El odio a la política puede allanar el camino al fascismo
El odio a la política y a los políticos puede allanarle el camino al fascismo. Los movimientos fascistas en todo el mundo aprovechan el desprecio hacia los políticos para despertar el anhelo de un «hombre fuerte» que se deshaga de los granujas.
De todo esto se puede sacar en conclusión que deberíamos reducir la lucha contra la corrupción o, al menos, abstenernos de hablar de ello.
Pero ésta es una idea muy peligrosa.
Una sociedad que confiere inmunidad a los líderes corruptos está cavando su propia tumba. Así es como se pudrió e implosionó la república romana. Esto le ha sucedido a muchos estados desde entonces, incluso en nuestros días. No son las conversaciones sobre la corrupción las que destruyen la democracia sino la corrupción en sí. La corrupción no se puede barrer bajo la alfombra mucho tiempo. Incluso si los medios de comunicación dejaran de rondar a su alrededor, surgirían rumores y socavarían la confianza en el gobierno aún más.
Cuando los ministros asignan los puestos públicos a sus protegidos políticos o sus familiares, la gestión de los asuntos públicos y la economía acaba en manos de incompetentes y/o deshonestos. A los mejores y más brillantes se les deja a un lado con «nombramientos políticos». Cuando a los políticos los compran ―con bastante facilidad― los magnates de los negocios, están obligados a servir en contra del interés público. La calidad del liderazgo disminuye, y los incompetentes deciden nuestro destino en asuntos de vida y muerte, paz o guerra.
Éste no es un problema específicamente israelí. La corrupción gobierna en muchos países. Algunos creen que Estados Unidos es más corrupto que Israel. Justo ahora el Tribunal Supremo ha abierto las puertas a la corrupción aún más, permitiendo que las grandes empresas compren a los políticos casi abiertamente. Es cierto que, a diferencia de nosotros, los estadounidenses echan a los políticos cuando los cogen. (Recuérdense las inmortales palabras del vicepresidente Spiro Agnew: «¡Los bastardos cambiaron las reglas y no me avisaron!»)
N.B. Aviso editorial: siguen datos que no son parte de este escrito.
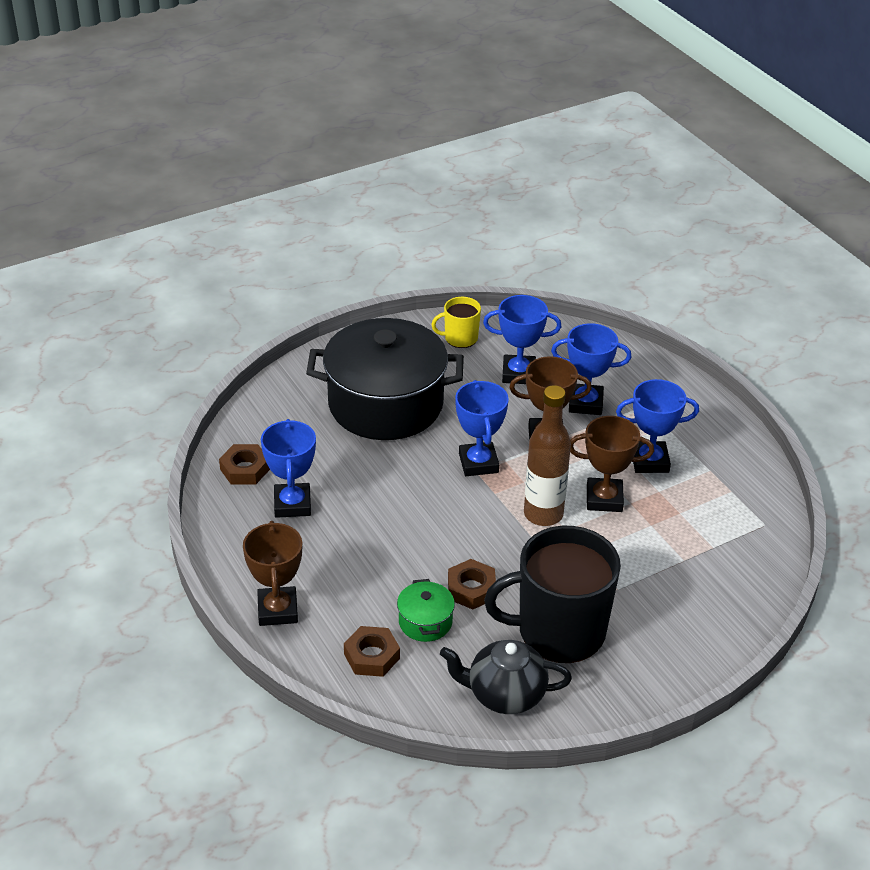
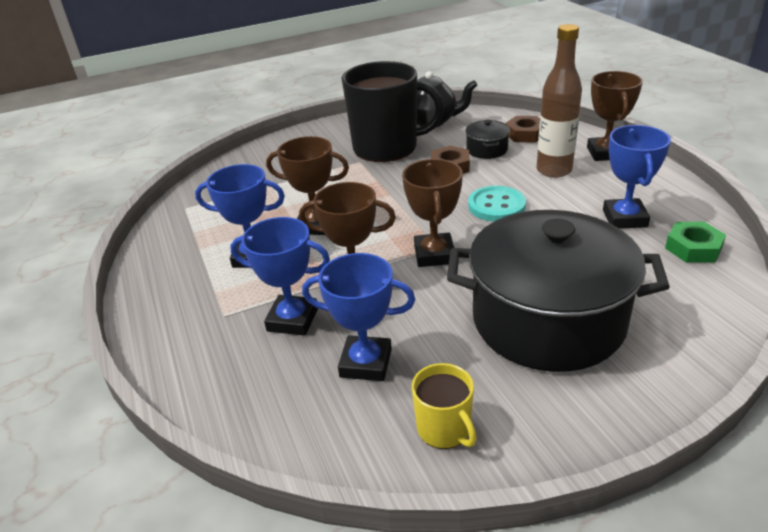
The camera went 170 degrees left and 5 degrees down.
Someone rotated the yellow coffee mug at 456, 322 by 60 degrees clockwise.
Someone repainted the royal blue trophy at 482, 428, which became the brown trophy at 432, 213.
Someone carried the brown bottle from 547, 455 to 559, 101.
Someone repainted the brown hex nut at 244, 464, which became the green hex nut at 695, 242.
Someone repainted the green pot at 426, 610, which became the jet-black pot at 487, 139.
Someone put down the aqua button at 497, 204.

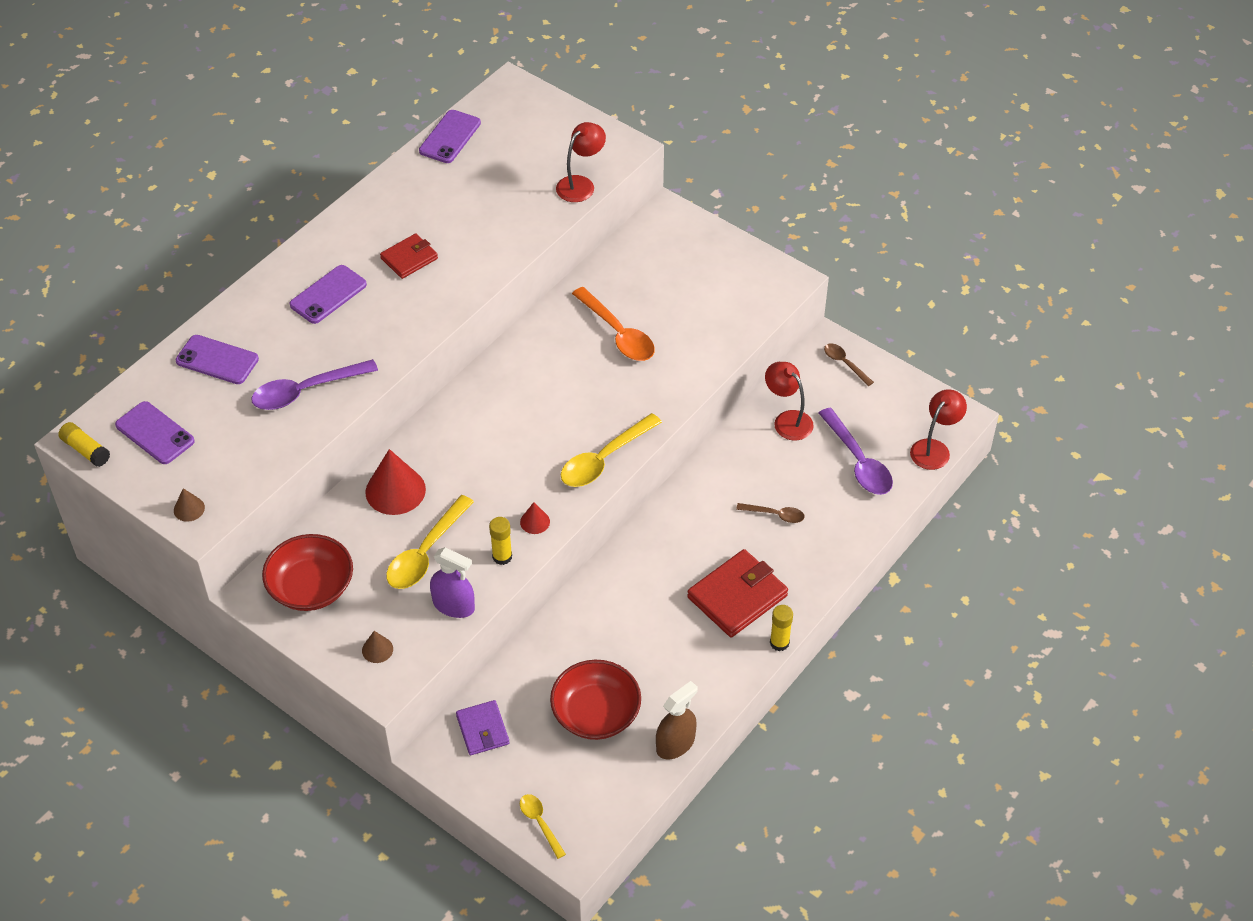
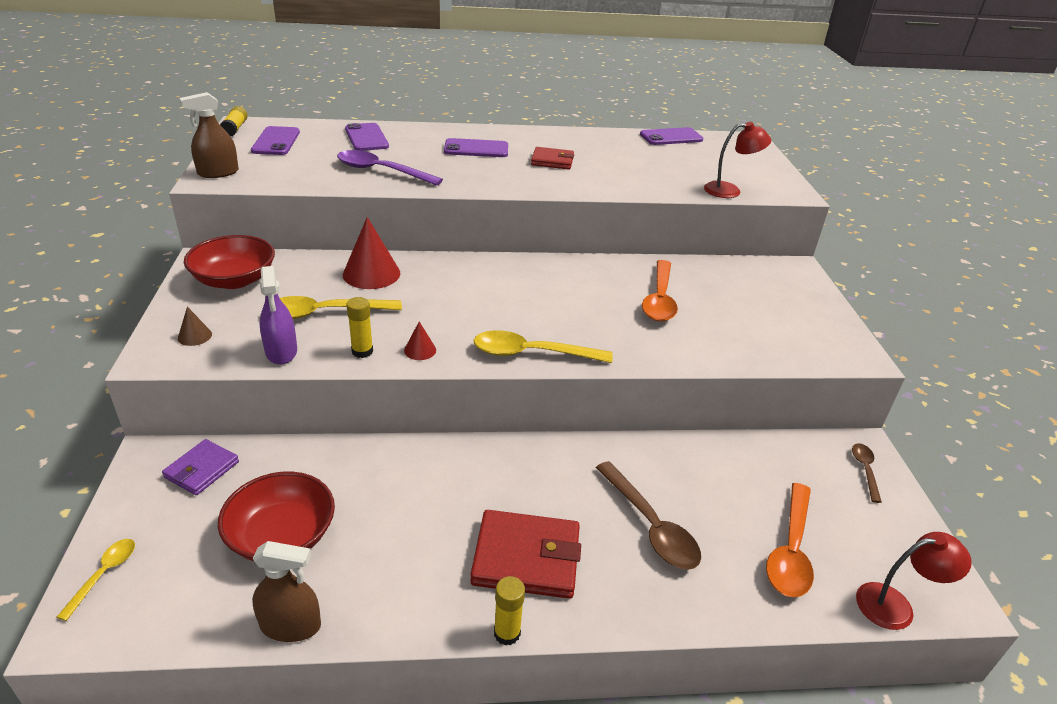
The camera went 45 degrees right and 15 degrees down.
Someone took away the crimson lamp at 789, 401.
Someone repainted the royal purple teaspoon at 856, 451, which became the bright orange teaspoon at 790, 540.
Someone swapped the brown cone at 189, 505 for the brown sprayer at 209, 135.
Someone scaled the brown teaspoon at 770, 513 by 1.83.

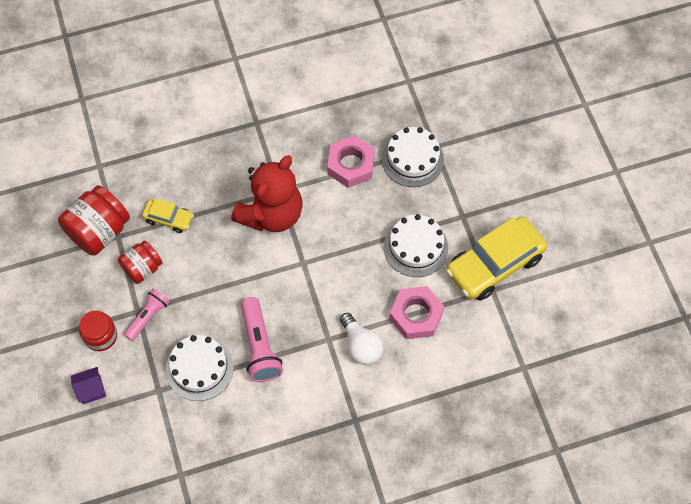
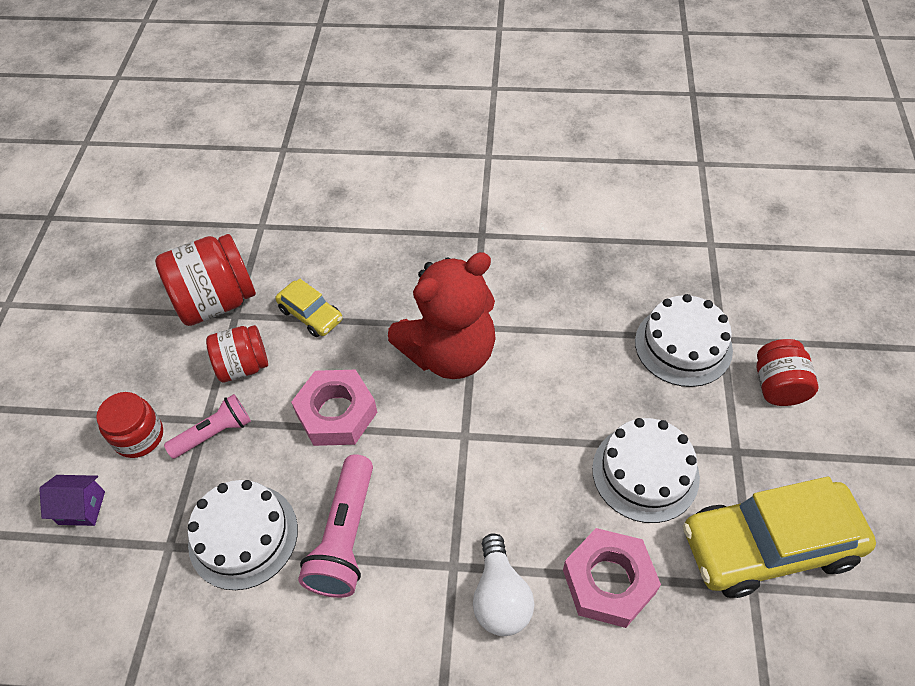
The camera went 25 degrees right and 10 degrees down.
Someone carried the rose-pink hex nut from 351, 161 to 334, 408.
Someone put down the crimson jam jar at 787, 372.

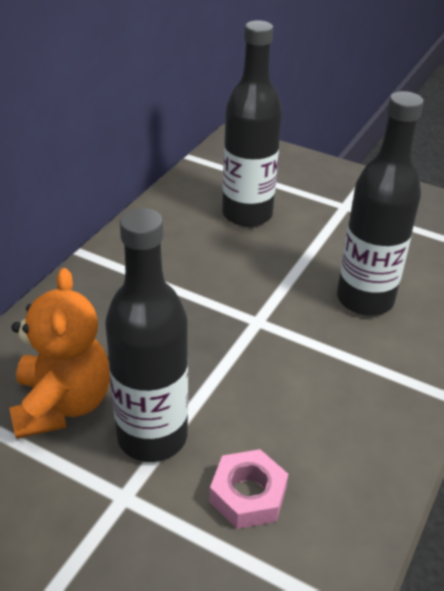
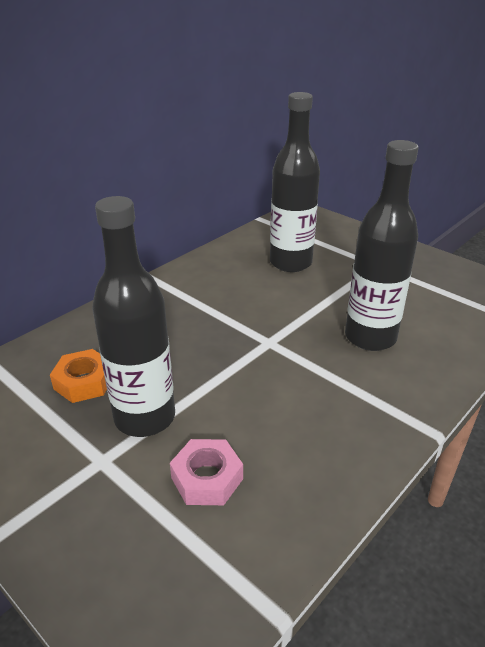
The camera went 15 degrees right and 5 degrees down.
Someone swapped the bright orange stuffed bear at 60, 353 for the bright orange hex nut at 78, 376.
La lucha contra la ocupación y la batalla contra la corrupción no se contradicen. Es más, se complementan.
La ocupación destruye nuestras normas éticas. Una sociedad que ya no siente repugnancia ante la crueldad cotidiana en los territorios ocupados pierde su resistencia a la corrupción.
La ocupación es una enfermedad que amenaza la vida, la corrupción es «simplemente» como las ganas de vomitar. Pero si el paciente está vomitando, no retendrá ninguna medicina.